Mar 18 2009
The Gravitational Shadow of Dark Matter
A number of years ago I heard a recording of a physics lecture by Richard Feynman, one of the “fathers” of quantum theory. It was an excellent talk and I came away from it with the clearer realization that knowledge of the universe depends upon our observations of it. Whether those observations are few, first hand and informal (less scientific) or many and strictly methodological with instruments involved (more scientific).
In a sense, to observe something you must interact with it. Preferably you can do it a number of times in a way that is verifiable/replicable. This notion, by the way, makes me strongly doubt any supposedly supernatural entity/phenomenon. How is a natural entity to observe via natural processes something supposedly beyond and undetectable by natural processes?
Quantum physics has revealed a philosophical conundrum at the atomic scale. To know something of tiny particles, you must interact with them. And the interaction changes the very thing you are attempting to gain knowledge of. Precisely measuring one attribute makes another less precisely knowable. Quantum uncertainty.
A more recent conundrum in the field of physics is that of “dark matter.” And we have just zoomed from the realm of the very small to the other extreme. Dark matter is called dark because it cannot be observed. So we are blind to it. We look and see only darkness.

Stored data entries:
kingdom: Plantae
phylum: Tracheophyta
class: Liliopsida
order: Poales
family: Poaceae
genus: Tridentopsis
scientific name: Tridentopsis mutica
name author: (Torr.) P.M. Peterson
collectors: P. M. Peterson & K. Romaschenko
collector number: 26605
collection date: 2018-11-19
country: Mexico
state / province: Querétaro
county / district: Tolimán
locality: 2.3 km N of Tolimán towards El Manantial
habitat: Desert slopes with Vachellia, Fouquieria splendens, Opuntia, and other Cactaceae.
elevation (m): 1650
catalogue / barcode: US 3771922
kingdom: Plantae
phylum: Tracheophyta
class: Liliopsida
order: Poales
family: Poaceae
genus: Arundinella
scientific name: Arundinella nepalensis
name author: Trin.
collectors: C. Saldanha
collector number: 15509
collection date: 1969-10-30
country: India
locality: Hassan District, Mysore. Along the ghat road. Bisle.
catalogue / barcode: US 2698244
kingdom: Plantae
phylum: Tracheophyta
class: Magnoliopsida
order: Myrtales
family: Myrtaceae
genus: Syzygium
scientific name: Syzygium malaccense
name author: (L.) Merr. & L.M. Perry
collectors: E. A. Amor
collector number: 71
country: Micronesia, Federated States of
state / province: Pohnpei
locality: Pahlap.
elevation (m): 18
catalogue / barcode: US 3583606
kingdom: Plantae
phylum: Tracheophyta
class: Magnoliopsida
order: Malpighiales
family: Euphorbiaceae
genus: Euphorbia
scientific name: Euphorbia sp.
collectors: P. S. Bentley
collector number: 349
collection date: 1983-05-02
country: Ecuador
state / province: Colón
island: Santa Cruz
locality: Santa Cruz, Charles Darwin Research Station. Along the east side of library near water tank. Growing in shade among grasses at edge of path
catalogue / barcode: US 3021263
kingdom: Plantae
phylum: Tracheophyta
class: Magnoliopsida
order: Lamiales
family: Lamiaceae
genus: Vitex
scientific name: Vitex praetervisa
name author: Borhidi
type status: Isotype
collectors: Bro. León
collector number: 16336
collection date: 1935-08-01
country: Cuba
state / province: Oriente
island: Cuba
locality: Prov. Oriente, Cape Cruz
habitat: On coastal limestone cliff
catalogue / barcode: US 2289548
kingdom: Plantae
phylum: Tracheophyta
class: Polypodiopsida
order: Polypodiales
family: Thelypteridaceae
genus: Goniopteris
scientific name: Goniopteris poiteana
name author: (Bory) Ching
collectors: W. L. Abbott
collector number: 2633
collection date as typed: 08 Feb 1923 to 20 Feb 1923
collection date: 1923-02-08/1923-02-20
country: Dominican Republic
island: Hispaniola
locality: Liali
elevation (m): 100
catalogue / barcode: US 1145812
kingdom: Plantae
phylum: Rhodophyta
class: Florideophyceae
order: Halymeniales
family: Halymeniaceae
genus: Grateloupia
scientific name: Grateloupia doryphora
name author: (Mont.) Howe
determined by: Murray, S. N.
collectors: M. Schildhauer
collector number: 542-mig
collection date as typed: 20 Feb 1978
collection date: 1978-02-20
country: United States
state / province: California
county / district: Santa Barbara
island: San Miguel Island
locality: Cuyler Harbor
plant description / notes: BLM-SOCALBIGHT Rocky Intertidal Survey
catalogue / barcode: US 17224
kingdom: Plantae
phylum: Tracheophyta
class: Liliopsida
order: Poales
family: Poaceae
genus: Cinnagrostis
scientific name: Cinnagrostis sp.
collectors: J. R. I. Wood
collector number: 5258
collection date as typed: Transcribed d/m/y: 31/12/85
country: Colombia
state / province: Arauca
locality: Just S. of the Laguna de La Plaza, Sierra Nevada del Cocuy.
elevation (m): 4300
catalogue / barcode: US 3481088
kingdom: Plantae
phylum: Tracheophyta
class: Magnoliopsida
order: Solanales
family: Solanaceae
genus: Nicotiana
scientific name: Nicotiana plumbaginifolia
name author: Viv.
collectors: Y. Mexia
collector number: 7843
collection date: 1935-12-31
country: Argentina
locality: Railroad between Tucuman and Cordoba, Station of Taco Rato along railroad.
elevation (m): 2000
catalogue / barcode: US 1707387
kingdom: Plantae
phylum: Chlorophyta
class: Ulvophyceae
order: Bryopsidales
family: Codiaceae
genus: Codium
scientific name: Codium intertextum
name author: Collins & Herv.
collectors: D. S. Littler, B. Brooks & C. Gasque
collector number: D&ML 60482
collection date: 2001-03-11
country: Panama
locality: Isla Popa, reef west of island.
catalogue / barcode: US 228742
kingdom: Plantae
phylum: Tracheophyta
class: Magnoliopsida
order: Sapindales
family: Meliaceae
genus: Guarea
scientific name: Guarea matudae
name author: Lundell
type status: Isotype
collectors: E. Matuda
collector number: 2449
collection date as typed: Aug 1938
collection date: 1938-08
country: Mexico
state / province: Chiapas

EXERCISE 1: Please check each statement against the dark matter passage and say yes or no, quoting the exact words from the passage that decide it. (a) The lecture the writer heard was given by Richard Feynman. (b) The writer heard the lecture in person. (c) Dark matter gets its name because it gives off no heat.
EXERCISE 2: Go on with the dark matter passage from the point where it stops.

TASK RESULT 1:
(a) Yes: "a physics lecture by Richard Feynman"
(b) No: "I heard a recording of a physics lecture"
(c) No: "Dark matter is called dark because it cannot be observed."

TASK RESULT 2:
Fortunately, scientists can be a clever lot. And they have recently found new evidence of the elusive matter. But not by directly observing. By finding indirect signs of it.
As the ScienceDaily post puts it -
First proposed about 80 years ago, dark matter is thought to be the “glue” that holds galaxies together.
But if you can’t see it, how can you detect it? The problem is not completely unlike detecting your own existence by seeing your own shadow. Technically, you don’t really see yourself or even your shadow. You see a void in the sunlight. Rather than direct evidence of something, you detect an effect of the existence of that something. In terms of dark matter, the effect is gravitational.
Because dark matter cannot be seen astronomers detected its presence through indirect evidence. The most common method is by measuring the velocities of individual stars or groups of stars as they move randomly in the galaxy or as they rotate around the galaxy. The Perseus Cluster is too far away for telescopes to resolve individual stars and measure their motions. So Conselice and his team derived a new technique for uncovering dark matter in these dwarf galaxies by determining the minimum mass the dwarfs must have to protect them from being disrupted by the strong tidal pull of gravity from larger galaxies.
Very cool.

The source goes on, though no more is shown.